**DATA TO USE:**
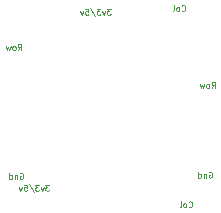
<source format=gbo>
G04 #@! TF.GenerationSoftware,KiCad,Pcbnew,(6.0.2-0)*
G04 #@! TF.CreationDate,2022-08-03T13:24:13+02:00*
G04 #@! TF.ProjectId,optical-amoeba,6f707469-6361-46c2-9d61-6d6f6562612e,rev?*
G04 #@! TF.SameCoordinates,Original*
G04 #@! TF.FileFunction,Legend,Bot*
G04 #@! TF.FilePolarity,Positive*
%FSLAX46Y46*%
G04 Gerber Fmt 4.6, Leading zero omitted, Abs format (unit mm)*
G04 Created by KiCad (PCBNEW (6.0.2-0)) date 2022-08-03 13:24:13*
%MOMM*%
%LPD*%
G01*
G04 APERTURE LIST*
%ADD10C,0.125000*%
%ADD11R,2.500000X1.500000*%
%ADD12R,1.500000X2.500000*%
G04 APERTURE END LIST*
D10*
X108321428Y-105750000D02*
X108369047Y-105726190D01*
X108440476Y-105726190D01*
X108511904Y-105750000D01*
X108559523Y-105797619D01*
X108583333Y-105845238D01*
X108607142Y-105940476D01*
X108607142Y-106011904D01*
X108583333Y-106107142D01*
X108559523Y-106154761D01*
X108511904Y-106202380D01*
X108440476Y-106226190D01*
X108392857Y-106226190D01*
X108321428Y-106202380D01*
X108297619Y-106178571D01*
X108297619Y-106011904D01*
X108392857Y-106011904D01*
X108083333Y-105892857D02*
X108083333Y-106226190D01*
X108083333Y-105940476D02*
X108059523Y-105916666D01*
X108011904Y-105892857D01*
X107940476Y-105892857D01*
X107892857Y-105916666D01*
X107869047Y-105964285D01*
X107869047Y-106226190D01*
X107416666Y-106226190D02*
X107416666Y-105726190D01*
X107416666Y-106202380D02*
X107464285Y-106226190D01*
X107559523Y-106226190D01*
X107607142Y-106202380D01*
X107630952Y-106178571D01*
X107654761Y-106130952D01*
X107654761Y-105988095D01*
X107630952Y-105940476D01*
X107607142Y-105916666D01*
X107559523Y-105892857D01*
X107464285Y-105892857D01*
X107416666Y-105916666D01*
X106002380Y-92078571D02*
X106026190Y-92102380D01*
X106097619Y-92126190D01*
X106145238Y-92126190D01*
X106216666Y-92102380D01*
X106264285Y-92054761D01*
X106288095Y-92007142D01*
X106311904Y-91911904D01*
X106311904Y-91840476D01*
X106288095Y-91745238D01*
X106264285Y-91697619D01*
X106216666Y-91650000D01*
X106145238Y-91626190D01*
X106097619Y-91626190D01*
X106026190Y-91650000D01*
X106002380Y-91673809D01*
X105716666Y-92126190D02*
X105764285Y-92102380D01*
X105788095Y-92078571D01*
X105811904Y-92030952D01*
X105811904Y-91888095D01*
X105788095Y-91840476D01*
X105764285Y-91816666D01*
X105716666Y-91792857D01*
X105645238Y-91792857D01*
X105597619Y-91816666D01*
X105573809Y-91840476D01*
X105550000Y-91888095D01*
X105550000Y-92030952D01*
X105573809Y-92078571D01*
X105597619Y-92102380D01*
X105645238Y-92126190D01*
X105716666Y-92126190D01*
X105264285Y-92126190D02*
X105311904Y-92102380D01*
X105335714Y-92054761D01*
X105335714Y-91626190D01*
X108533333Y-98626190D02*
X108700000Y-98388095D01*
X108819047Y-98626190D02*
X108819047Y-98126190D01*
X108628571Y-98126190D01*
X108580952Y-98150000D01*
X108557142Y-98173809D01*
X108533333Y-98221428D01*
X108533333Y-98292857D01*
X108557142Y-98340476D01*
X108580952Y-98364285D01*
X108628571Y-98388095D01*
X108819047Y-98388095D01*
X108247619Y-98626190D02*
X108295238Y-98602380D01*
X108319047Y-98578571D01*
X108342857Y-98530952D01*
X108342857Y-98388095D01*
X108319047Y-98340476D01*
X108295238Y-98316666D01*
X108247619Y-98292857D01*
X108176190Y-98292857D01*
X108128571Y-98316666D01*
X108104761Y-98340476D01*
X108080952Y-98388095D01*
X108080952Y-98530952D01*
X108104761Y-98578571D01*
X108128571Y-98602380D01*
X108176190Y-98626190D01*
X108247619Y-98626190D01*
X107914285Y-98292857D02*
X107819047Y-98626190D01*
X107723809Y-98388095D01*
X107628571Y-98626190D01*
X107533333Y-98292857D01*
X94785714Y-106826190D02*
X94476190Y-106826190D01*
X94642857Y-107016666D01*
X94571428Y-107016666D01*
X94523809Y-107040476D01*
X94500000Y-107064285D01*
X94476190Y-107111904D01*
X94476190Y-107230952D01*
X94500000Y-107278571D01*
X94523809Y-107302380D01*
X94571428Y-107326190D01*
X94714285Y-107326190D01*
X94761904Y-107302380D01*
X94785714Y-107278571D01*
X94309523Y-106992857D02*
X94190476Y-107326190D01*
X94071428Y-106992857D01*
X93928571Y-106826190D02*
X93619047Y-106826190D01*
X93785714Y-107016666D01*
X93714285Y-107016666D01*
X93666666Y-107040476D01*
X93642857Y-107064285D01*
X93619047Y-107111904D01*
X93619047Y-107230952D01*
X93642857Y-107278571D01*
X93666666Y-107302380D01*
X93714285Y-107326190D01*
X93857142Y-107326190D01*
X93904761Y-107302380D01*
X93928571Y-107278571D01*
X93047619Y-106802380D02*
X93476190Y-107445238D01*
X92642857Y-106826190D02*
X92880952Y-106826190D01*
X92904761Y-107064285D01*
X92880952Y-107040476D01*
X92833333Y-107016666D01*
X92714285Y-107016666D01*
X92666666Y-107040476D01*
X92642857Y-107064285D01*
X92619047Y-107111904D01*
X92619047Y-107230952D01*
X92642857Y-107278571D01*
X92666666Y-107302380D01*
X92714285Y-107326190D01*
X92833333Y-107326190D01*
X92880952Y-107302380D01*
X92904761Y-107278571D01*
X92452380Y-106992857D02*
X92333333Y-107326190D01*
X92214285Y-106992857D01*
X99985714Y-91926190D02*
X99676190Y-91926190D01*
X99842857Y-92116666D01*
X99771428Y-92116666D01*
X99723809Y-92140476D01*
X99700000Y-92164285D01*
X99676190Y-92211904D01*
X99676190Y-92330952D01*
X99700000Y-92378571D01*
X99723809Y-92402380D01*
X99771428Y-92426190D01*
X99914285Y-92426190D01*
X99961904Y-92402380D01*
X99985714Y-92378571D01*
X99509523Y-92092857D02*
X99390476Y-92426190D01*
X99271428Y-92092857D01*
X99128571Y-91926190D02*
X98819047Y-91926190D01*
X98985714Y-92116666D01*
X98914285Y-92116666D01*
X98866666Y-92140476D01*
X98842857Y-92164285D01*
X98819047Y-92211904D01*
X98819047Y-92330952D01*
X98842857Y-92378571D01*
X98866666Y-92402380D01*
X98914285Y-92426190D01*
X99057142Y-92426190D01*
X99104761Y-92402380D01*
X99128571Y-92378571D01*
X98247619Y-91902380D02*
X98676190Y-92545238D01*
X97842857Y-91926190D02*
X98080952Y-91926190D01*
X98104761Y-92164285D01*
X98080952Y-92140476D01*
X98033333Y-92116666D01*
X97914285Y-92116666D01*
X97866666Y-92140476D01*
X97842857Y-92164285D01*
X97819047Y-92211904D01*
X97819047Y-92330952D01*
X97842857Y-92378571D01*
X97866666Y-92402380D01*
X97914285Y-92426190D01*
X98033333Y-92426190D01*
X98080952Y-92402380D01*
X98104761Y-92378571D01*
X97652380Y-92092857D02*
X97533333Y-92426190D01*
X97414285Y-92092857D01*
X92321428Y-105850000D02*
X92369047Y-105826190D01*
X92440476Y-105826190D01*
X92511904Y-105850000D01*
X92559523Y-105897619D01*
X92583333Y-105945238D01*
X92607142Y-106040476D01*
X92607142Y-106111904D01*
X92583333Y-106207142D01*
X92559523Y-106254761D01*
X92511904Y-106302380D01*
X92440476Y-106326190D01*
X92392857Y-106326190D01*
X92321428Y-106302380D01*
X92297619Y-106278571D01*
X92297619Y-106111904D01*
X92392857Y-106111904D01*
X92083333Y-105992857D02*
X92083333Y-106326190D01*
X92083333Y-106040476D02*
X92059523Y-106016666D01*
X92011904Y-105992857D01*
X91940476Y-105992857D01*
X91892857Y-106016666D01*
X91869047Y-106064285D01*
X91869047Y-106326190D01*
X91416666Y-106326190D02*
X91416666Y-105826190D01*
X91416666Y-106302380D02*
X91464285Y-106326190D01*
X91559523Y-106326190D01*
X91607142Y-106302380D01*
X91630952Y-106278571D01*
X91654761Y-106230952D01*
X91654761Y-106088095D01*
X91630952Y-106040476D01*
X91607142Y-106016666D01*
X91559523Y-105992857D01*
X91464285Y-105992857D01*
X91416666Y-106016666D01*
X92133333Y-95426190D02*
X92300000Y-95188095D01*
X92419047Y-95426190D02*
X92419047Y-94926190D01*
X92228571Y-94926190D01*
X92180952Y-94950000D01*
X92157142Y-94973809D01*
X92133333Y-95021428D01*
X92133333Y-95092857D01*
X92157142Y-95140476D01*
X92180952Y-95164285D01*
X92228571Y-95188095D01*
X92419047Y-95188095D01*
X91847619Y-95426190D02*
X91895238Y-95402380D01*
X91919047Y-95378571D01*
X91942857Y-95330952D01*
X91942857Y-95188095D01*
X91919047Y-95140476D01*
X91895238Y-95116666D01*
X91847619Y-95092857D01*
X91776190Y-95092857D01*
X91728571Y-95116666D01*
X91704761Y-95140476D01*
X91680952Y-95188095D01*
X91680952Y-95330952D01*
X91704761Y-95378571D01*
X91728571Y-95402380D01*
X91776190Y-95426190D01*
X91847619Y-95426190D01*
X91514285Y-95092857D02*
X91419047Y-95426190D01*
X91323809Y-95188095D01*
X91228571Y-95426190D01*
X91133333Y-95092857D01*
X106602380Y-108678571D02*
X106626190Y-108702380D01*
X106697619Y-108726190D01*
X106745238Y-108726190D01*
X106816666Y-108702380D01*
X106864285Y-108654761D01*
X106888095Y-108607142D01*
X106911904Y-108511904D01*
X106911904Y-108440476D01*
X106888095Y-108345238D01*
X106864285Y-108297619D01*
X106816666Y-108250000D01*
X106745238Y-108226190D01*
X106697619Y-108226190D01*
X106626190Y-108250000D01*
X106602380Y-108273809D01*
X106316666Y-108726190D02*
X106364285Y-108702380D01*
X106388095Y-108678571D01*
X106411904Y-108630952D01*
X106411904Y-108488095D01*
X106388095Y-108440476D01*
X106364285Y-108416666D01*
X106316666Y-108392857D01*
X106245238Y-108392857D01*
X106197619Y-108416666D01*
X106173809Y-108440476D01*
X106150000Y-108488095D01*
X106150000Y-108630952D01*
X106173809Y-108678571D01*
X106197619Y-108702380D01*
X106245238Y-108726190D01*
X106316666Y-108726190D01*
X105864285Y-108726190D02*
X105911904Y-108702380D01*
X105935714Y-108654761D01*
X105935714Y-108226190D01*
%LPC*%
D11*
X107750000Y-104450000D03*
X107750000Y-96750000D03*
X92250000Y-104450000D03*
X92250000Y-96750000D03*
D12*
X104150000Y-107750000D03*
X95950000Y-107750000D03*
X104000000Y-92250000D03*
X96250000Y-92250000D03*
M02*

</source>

* * *

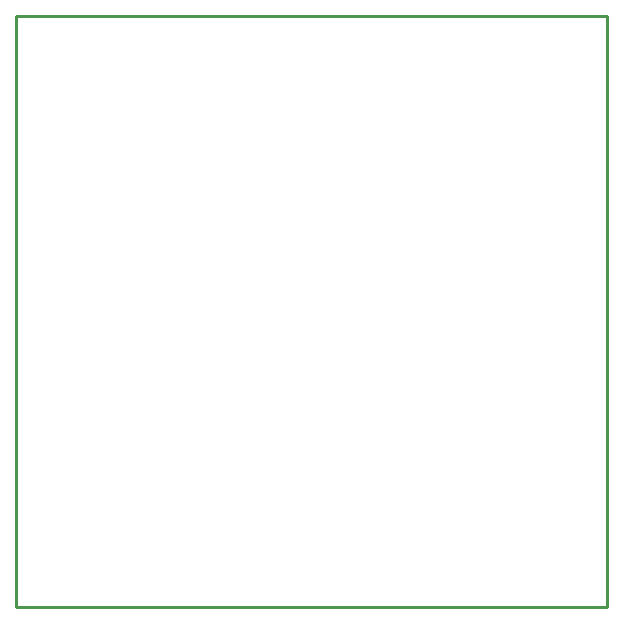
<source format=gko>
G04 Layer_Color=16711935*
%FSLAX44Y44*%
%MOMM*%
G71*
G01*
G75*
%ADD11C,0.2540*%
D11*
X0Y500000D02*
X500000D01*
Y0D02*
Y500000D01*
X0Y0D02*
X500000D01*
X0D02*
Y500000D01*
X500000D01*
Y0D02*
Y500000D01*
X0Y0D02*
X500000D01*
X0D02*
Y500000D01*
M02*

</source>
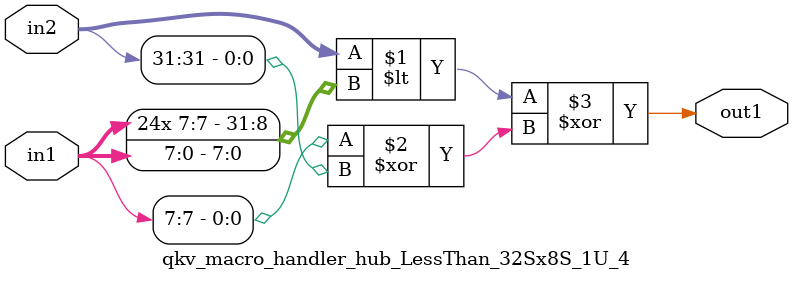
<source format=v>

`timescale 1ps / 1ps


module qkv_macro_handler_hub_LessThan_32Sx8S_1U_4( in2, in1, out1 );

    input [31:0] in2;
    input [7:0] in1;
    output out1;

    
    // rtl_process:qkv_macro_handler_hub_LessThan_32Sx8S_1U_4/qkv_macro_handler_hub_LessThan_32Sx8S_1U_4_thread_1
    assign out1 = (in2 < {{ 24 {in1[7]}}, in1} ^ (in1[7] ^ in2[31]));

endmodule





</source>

**INSTRUCTION:**
Going down the listing above, begin printing at the line with "X106888095Y-108607142D01*" and finish with the line with "X106364285Y-108702380D01*", exactly as they appear.

**EXERCISE OUTPUT:**
X106888095Y-108607142D01*
X106911904Y-108511904D01*
X106911904Y-108440476D01*
X106888095Y-108345238D01*
X106864285Y-108297619D01*
X106816666Y-108250000D01*
X106745238Y-108226190D01*
X106697619Y-108226190D01*
X106626190Y-108250000D01*
X106602380Y-108273809D01*
X106316666Y-108726190D02*
X106364285Y-108702380D01*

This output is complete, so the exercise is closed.